A glance at Mr. Petruzzi’s bio (link above) shows an interesting mix of backgrounds in science, business, and organizational management and consulting. I wouldn’t pretend to know in detail what it takes to succeed in those fields, and sincerely congratulate him for being able to transfer that background to the management of a school system. However, I see no information to suggest Petruzzi has worked in a school or classroom, and I offer that without that experience, there’s some room for additional learning. I’m not suggesting that just because I have the decades of classroom experience with thousands of students, I’m right. But I do have a vital perspective that Mr. Petruzzi is unable to bring to any examination of existing systems, research, and standards. Those combined perspectives make it clear to most teachers and principals I’m aware of that current models of value-added measurement using existing state assessments should not be used to evaluate teacher effectiveness.
After nearly 20 years of teaching, plus years of studying education through coursework, conferences, conversations, school visits, and constant professional reading, I’ve observed that thriving schools are not mysterious. They tend to have four elements in place: expectations, relationships, access, and support. An intense focus on data is not an essential part of the formula unless we apply the broadest definition of data: facts and statistics collected together for reference or analysis (New Oxford American Dictionary).
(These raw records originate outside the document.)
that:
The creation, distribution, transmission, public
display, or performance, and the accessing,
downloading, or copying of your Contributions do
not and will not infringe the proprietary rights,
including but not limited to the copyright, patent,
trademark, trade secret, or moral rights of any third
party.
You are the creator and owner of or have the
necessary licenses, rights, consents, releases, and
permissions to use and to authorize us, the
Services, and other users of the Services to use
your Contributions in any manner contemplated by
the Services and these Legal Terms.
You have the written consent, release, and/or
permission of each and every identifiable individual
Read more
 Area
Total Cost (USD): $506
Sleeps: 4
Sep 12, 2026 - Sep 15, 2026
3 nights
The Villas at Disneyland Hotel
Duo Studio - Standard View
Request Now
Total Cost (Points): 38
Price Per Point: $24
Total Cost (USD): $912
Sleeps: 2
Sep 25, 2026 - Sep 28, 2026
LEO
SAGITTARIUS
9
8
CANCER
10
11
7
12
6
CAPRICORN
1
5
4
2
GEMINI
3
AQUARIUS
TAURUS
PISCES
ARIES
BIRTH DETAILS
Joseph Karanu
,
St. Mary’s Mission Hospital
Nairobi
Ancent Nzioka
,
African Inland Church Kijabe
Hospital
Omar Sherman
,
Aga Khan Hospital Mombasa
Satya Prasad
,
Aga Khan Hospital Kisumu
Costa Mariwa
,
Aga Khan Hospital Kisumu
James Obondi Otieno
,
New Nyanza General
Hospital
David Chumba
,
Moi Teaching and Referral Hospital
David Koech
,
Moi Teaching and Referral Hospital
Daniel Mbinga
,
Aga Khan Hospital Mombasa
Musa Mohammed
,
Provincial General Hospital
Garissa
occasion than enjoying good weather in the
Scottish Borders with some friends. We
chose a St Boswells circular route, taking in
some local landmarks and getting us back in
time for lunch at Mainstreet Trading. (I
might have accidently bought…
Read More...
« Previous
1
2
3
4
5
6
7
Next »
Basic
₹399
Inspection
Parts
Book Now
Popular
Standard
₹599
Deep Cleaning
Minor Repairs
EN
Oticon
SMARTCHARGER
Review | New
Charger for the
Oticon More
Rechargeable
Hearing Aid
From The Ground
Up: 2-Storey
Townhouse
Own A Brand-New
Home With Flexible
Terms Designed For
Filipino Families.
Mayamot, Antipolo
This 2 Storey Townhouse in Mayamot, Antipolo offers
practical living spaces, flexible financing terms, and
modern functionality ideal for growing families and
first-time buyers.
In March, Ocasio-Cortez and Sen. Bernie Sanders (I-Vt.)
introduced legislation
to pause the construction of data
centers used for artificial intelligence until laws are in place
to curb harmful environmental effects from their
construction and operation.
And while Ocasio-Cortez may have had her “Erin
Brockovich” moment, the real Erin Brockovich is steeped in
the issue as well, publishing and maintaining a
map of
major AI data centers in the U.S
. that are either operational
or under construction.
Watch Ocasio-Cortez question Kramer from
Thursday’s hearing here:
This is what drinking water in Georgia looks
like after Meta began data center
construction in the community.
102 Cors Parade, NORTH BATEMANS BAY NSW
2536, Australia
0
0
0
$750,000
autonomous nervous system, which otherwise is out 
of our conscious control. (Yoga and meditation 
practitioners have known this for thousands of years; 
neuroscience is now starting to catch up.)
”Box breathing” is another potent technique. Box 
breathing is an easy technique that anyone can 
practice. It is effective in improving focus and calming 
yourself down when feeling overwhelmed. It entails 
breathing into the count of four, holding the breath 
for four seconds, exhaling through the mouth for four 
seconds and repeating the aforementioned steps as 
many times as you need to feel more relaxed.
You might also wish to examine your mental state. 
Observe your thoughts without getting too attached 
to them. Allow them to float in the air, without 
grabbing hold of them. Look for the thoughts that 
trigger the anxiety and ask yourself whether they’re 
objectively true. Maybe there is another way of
Can data schools and teachers improve? Absolutely. The right data can provide essential insights to guide school management and teachers. But it takes contextual awareness and professional judgement to apply critical thinking to any set of data to see what use can be made of it – if any. The movement currently afoot asks educators to pass along flawed data from poor measurement tools we’re not allowed to scrutinize, demands we defer to unsound assumptions about teaching and learning, stand by while distant statisticians manipulate the data using shoddy methodology, and then accept at face value that the results sent back to us have utility and meaning for our professional practices. Sorry, folks, I can’t let that slide.
Teachers and administrators, take data down off the altar and stop genuflecting. The data is supposed to serve us, not vice versa, and when it doesn’t serve us well, reject it.
Comment
Yes! It makes me crazy the schools spending all this money and torturing teachers for Data - in our district the teachers collect the Data, but have nothing to do with what information they collect, or why they are collecting it. "Data" is meaningless when no one has figured out what the problem is you are trying to solve.
The focus needs to be on quality teaching. Spot on.